= Problem details =
Write out the source text of every record below character for character, and leave the pictures out of your answer.

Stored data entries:
*** Begin section ***

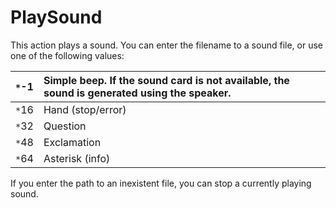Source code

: # PlaySound #
This action plays a sound. You can enter the filename to a sound file, or use one of the following values:

|`*`-1|Simple beep. If the sound card is not available, the sound is generated using the speaker.|
|:----|:-----------------------------------------------------------------------------------------|
|`*`16|Hand (stop/error)                                                                         |
|`*`32|Question                                                                                  |
|`*`48|Exclamation                                                                               |
|`*`64|Asterisk (info)                                                                           |

If you enter the path to an inexistent file, you can stop a currently playing sound.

*** End section ***

= Problem solution =
Source code

: # PlaySound #
This action plays a sound. You can enter the filename to a sound file, or use one of the following values:

|`*`-1|Simple beep. If the sound card is not available, the sound is generated using the speaker.|
|:----|:-----------------------------------------------------------------------------------------|
|`*`16|Hand (stop/error)                                                                         |
|`*`32|Question                                                                                  |
|`*`48|Exclamation                                                                               |
|`*`64|Asterisk (info)                                                                           |

If you enter the path to an inexistent file, you can stop a currently playing sound.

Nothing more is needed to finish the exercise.